Frequently Asked Questions

Can I save for an emergency fund if I am on SSI?

Yes, but only inside an ABLE account if you qualify. SSI’s $2,000 asset limit applies to checking, savings, and brokerage accounts. Money inside an ABLE account up to $100,000 is excluded. If you are not yet eligible for ABLE (disability onset must be before age 26 currently, rising to 46 in 2026), the only legal SSI-compatible savings strategy is a burial trust (up to $1,500 excluded) and spending down promptly any other income above the limit. The asset limit is a known cruelty in the SSI program and the National Council on Aging has been lobbying for years to raise it.

Will trying to work cause me to lose my disability benefits?
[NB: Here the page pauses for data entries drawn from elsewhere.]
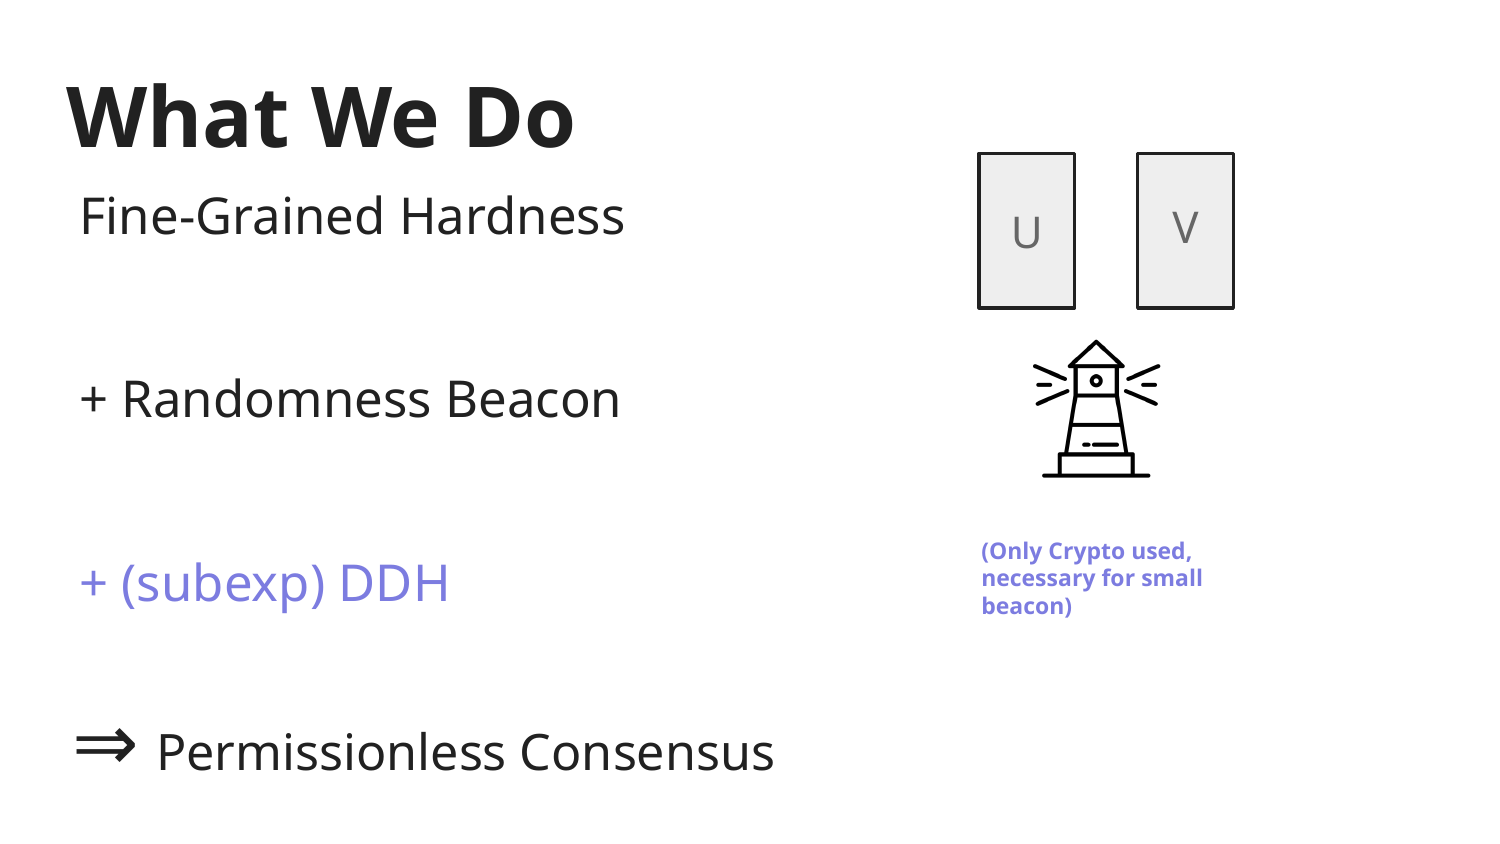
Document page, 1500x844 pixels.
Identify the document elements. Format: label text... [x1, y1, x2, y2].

text_box [1137, 153, 1234, 195]
picture [1009, 321, 1184, 496]
text_box [1137, 257, 1234, 308]
title What We Do [51, 48, 947, 164]
text_box (Only Crypto used, necessary for small beacon) [966, 521, 1295, 634]
text_box [978, 153, 1075, 200]
text_box V [1137, 195, 1234, 257]
text_box [978, 261, 1075, 308]
text_box U [978, 200, 1075, 261]
list Fine-Grained Hardness + Randomness Beacon + (subexp) DDH ⇒ Permissionless Consensus [51, 164, 967, 807]
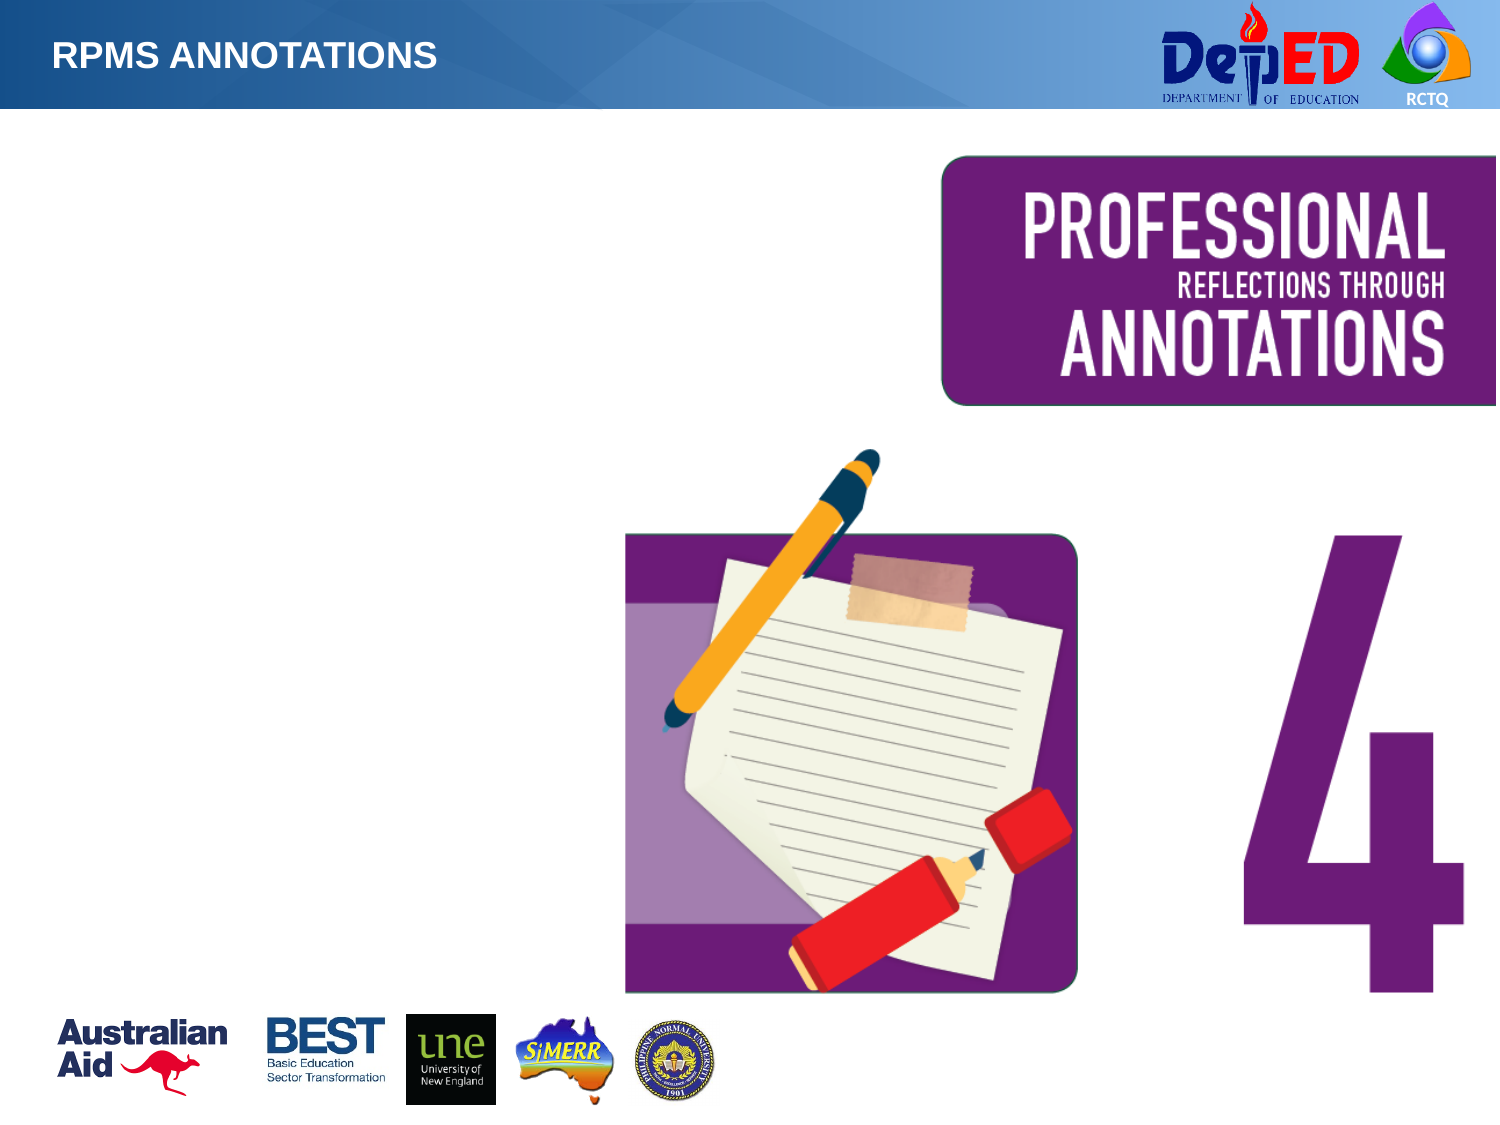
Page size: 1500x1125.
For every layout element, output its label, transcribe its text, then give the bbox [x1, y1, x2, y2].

picture [1379, 0, 1475, 86]
picture [499, 130, 1496, 1125]
picture [406, 1014, 496, 1105]
text_box RPMS ANNOTATIONS [36, 23, 1087, 83]
picture [262, 990, 389, 1116]
picture [57, 1019, 227, 1096]
picture [1162, 1, 1359, 106]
Not immediately, and not without protections. SSDI’s Trial Work Period gives you nine months of work attempts at any earnings level without affecting your benefit. After that, earnings above the Substantial Gainful Activity threshold ($1,620/month in 2025) can end benefits, but there is a five-year Extended Period of Eligibility where benefits can restart if you become unable to work again. SSI uses a different calculation: $1 of benefit lost per $2 earned, after a $65 monthly income exclusion. The Ticket to Work program offers free support for return-to-work attempts with protected benefits. Talk to a benefits planner before changing your work situation.

How does Medicaid work if I am on SSDI?

SSDI is paired with Medicare, not Medicaid, after a 24-month waiting period from your SSDI entitlement date. During that 24-month gap, you may qualify for Medicaid based on your income, which is usually low enough on SSDI alone. After you are on Medicare, you may still qualify for Medicaid as a ‘dual eligible’ if your income is low enough. Dual eligibles get the most comprehensive coverage in the U.S. health system. Apply for Medicaid through your state portal regardless of whether you think you qualify; the rules are detailed and a benefits counselor can usually identify eligibility you missed.

Final Thoughts

My aunt Marie’s budget works because she has been at this for seven years and has every program stacked. The numbers are tight, the system is unforgiving of mistakes, and one broken appliance can throw the whole thing off. But the budget works, month after month. She has built a small ABLE balance, she has stable housing, her healthcare needs are covered, and she has $40-$50 a month going into savings.

If you are new to disability income, give yourself two years to get to where Marie is. The first year is mostly paperwork and waitlists. The second year is when the system starts to feel manageable. The most important phone number you will get in the process is your local Aging and Disability Resource Center, which you can find at ADRC.gov. Their benefits counselors are free, and they know what is available in your state better than any blog ever will.